Closures are the generaly the same but will work ok only in the scope they were defined. In any other scope they will fail or generate a memory corruption bug.
Defining comp static would only improve the performance insignificantly or not at all.
Hope this helps:
Razvan.
I recently discovered that in C++ you can overload the "function call" operator, in a strange way in which you have to write two pair of parenthesis to do so:
class A {
int n;
public:
void operator ()() const;
};
And then use it this way:
A a;
a();
When is this useful?
This can be used to create "functors", objects that act like functions:
class Multiplier {
public:
Multiplier(int m): multiplier(m) {}
int operator()(int x) { return multiplier * x; }
private:
int multiplier;
};
Multiplier m(5);
cout << m(4) << endl;
The above prints 20. The Wikipedia article linked above gives more substantial examples.
There's little more than a syntactic gain in using operator() until you start using templates. But when using templates you can treat real functions and functors (classes acting as functions) the same way.
class scaled_sine
{
explicit scaled_sine( float _m ) : m(_m) {}
float operator()(float x) const { return sin(m*x); }
float m;
};
template<typename T>
float evaluate_at( float x, const T& fn )
{
return fn(x);
}
evaluate_at( 1.0, cos );
evaluate_at( 1.0, scaled_sine(3.0) );
A algorithm implemented using a template doesn't care whether the thing being called is a function or a functor, it cares about the syntax. Either standard ones (e.g. for_each()) or your own. And functors can have state, and do all kinds of things when they are called. Functions can only have state with a static local variable, or global variables.
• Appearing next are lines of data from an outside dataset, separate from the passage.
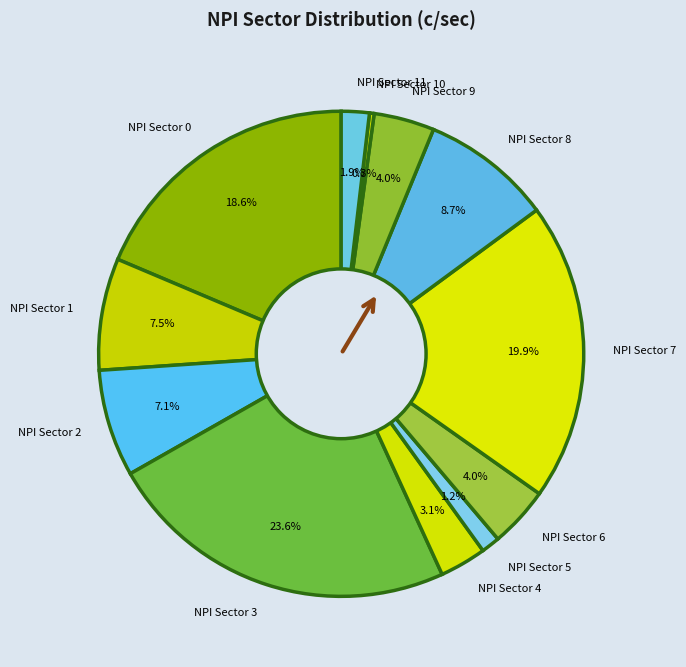

Between NPI Sector 9 and NPI Sector 0, which is larger?

NPI Sector 0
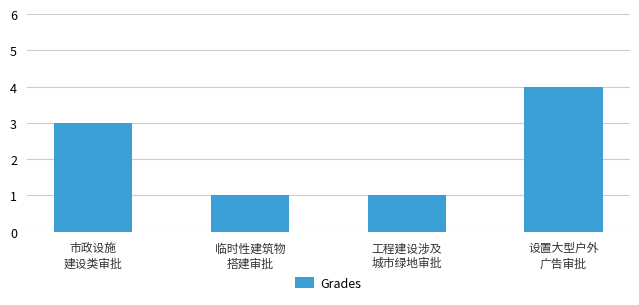

What is the difference between the second highest and second lowest values?

2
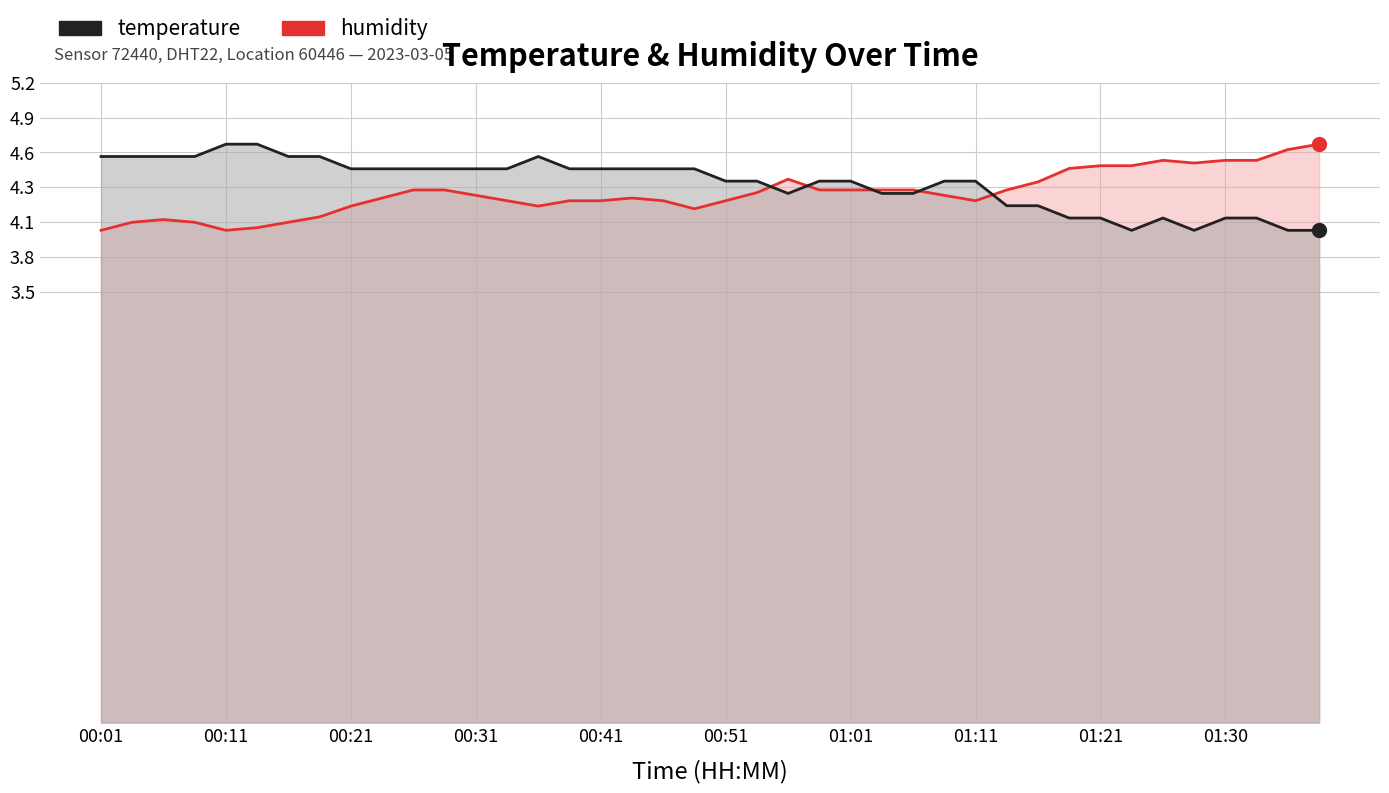

What is the total value across all series at 14?

8.8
If you're making a class that encapsulates a function pointer, this might make the usage more obvious.
The compiler can also inline the functor and the function call. It cannot inline a function pointer, however. This way, using the function call operator can significantly improve performance when it is used for example with the standard C++ libary algorithms.
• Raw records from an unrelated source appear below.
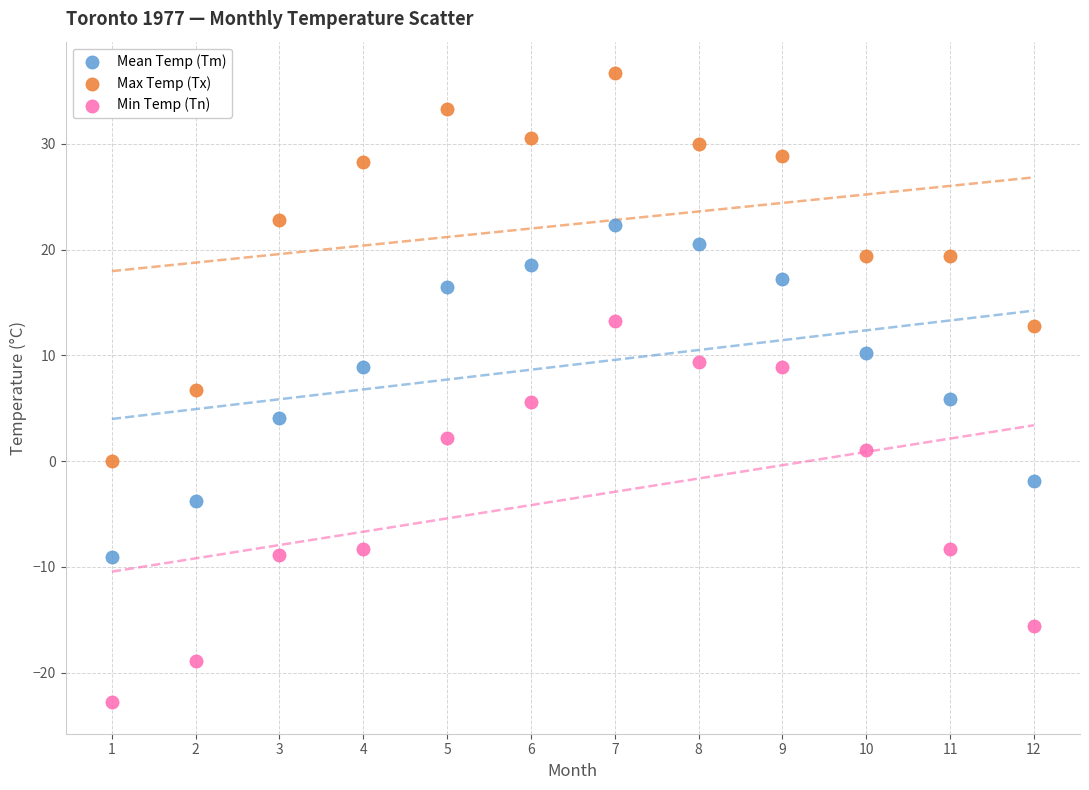

What are all the series names shown in the legend?

Mean Temp (Tm), Max Temp (Tx), Min Temp (Tn)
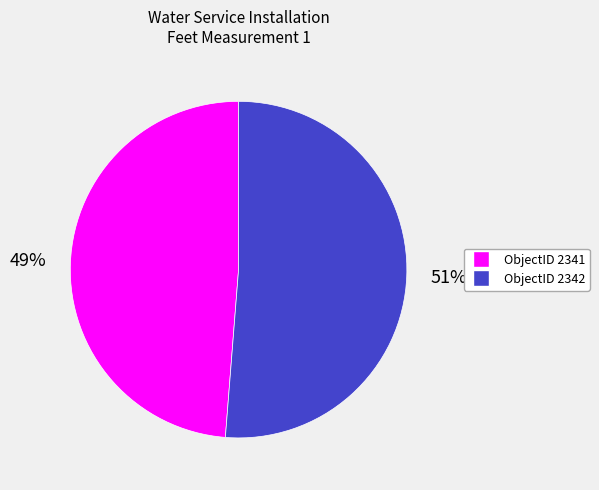

Which slice is the smallest?

ObjectID 2341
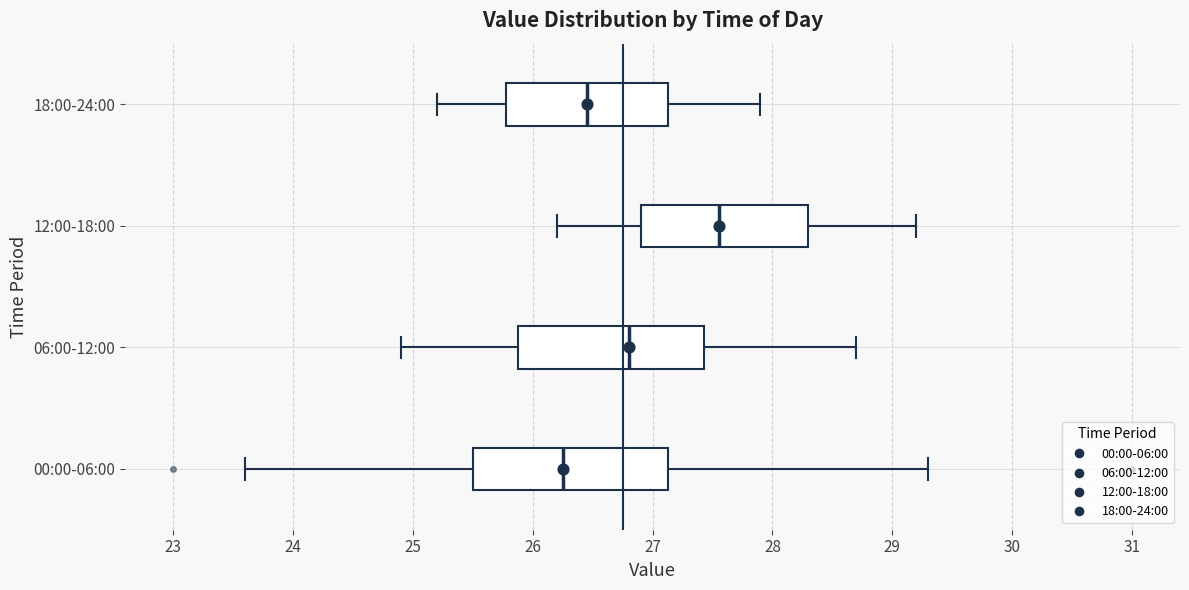

Which box has the furthest to the left median line?

00:00-06:00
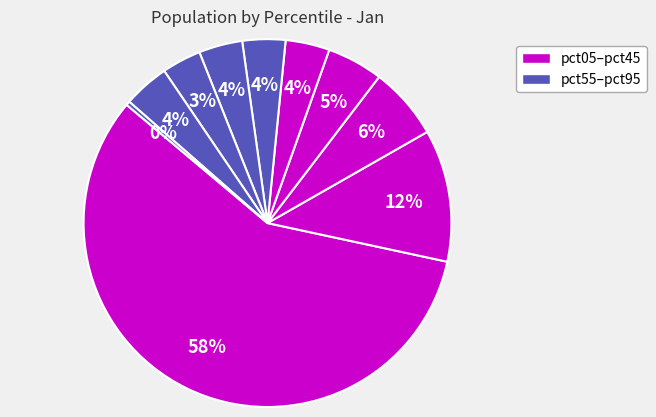

How many segments does this pie chart have?

10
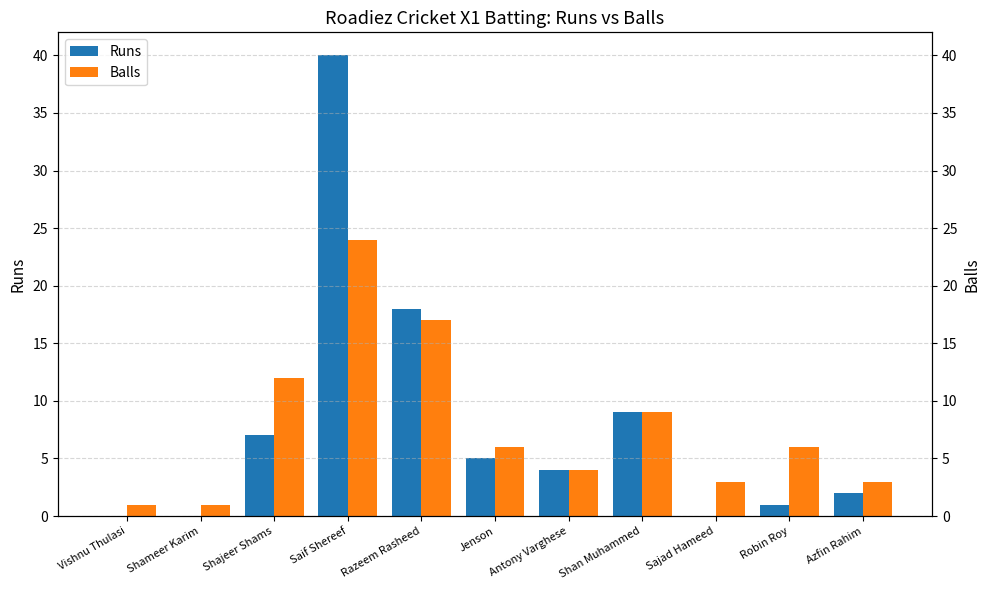

Is it true that Runs equals 4 at Antony Varghese?

True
For example for implementing generators:
// generator
struct Generator {
int c = 0;
virtual int operator()() {
return c++;
}
};
int sum(int n) {
Generator g;
int res = 0;
for( int i = 0; i < n; i++ ) {
res += g();
}
return res;
}
I see potential to yet one exotic use:
Suppose you have object of unknown type and have to declare another variable of same type, like this:
auto c=decltype(a*b)(123);
When such pattern used extensively, decltype become very annoying.
This case can occur when using some smart type system that automatically invent type of result of functions and operators based on types of arguments.
Now, if each specialization of each type of that type system equipped with
magic definition of operator() like this:
template<????> class Num<???>{
//specific implementation here
constexpr auto operator()(auto...p){return Num(p...);}
}
decltype() no more needed, you can write simply:
auto c=(a*b)(123);
Because operator() of object redirects to constructor of its own type.